Pour traiter de ces différentes questions qui dépassent les cadres nationaux, diverses structures, institutions, forums? ont vu le jour. On peut citer :

* Réseaux des Régions méditerranéennes.

* Forum Global des Associations de Régions (FOGAR, mars 2007)

* Coopération décentralisée Cités Unies France (CUF, 1957, nouveaux statuts en oct. 2007)

* Cités et Gouvernements Locaux Unis (GLU, 2004)

* Le Forum Civil Euromed (nov. 1995)

* Ouverture du Centre Régional de la Méditerranée en 2012

Dans cette optique, les Conseils Economiques et Sociaux ont un rôle important à jouer. Issus du Processus de Barcelone invitant les CES à tisser des liens entre eux et à faire coopérer les sociétés civiles à la réussite de l'UPM, les Conseils Economiques et Sociaux et Instituts Similaires (CESIS) se sont récemment réunis à Rabat (octobre 2008)[19].

Il ne s'agit pas d'entamer des coopérations déjà engagées depuis longtemps ou de multiplier de nouvelles enceintes, mais de favoriser l'implication de nouveaux acteurs (en particulier les sociétés civiles dans la diversité de leurs composantes), pour mieux coordonner, pour mieux signifier et recadrer, pour davantage impulser et hiérarchiser les objectifs et les moyens sur des termes plus longs, pour offrir aux initiatives publiques et privées une meilleure anticipation et une plus grande visibilité.

Il s'agit ainsi de contribuer à redéfinir l'espace public et le rôle des institutions locales et nationales et réfléchir aux fonctions et aux interférences des intérêts et des sphères individuelles et collectives dans un monde trop et trop longtemps dérégulé.

Demain, c'est tout de suite.

[1] A titre d'exemple : La guerre d'Algérie. 1954-2004. La fin de l'amnésie. Contributions de 25 historiens, réunis sous la direction de Mohammed Harbi et Benjamin Stora. Paris, Robert Laffont, 2004, 728 p.

[2] Très tôt, les ex-pays de l'Est ont appris et déploré que leur intégration à l'Union se fera à budget (c'est-à-dire à solidarité) constant (e).

[3] Acronyme discourtois désignant le Portugal, l'Irlande, l'Islande, l'Italie, la Grèce et l'Espagne.
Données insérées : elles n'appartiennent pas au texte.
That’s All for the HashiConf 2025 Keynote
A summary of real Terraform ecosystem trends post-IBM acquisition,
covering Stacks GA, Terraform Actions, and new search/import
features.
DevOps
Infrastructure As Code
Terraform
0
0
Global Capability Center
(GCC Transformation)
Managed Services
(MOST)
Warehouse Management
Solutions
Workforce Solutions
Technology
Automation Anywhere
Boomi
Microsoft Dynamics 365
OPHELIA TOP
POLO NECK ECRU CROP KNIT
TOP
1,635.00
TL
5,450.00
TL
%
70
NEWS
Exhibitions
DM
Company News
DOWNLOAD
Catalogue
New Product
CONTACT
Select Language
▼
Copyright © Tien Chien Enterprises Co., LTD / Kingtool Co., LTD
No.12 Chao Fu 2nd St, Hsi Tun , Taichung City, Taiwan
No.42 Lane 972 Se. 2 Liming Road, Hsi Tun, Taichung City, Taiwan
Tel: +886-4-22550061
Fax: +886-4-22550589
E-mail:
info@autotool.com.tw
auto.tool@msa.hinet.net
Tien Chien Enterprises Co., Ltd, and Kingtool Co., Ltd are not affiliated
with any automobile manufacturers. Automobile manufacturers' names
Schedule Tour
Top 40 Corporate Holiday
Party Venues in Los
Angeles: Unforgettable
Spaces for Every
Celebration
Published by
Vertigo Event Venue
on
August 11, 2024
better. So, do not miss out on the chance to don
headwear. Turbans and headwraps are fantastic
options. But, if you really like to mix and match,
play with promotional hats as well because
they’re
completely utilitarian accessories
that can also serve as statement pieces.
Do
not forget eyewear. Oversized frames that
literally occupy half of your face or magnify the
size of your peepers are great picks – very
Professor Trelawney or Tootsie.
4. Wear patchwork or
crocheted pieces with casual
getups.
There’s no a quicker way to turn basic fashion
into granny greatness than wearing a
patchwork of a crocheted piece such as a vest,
[4] Une parole malheureuse laissée tombée par Theo Waigel, ministre allemand des finances de H. Kohl. Cette expression porte un non-dit redoutable et tenace : il y aurait en Europe (et dans le monde) des pays et des peuples industrieux et imaginatifs et des pays touristiques peuplés de GO dont l'essentiel des activités consisterait à s'occuper des loisirs des premiers. L'expression est plus inconvenante en ce qu'elle suggère que les populations des pays d'accueil abusent à se confondre avec leurs clients en consommant des richesses qu'elles ne produisent pas.

[5] La décision en 1990 du transfert de la capitale fédérale de Bonn à Berlin, berceau des Hohenzollern de 1486 à 1918 et jusqu'à la fin du IIIème Reich, n'exprime pas seulement la volonté de l'Allemagne de faire coïncider la géographie avec l'histoire. Elle délimite aussi le cadre géostratégique que les autorités allemandes entendaient désormais donner à leurs relations politiques et économiques internationales. L'Allemagne n'est plus un «nain» politique : la communauté internationale (et en particulier la France et les Etats-Unis) devra s'en accommoder.

[6] Inclination britannique stratégiquement explicite, au moins depuis la rencontre Roosevelt-Churchill à Terre Neuve en 1941.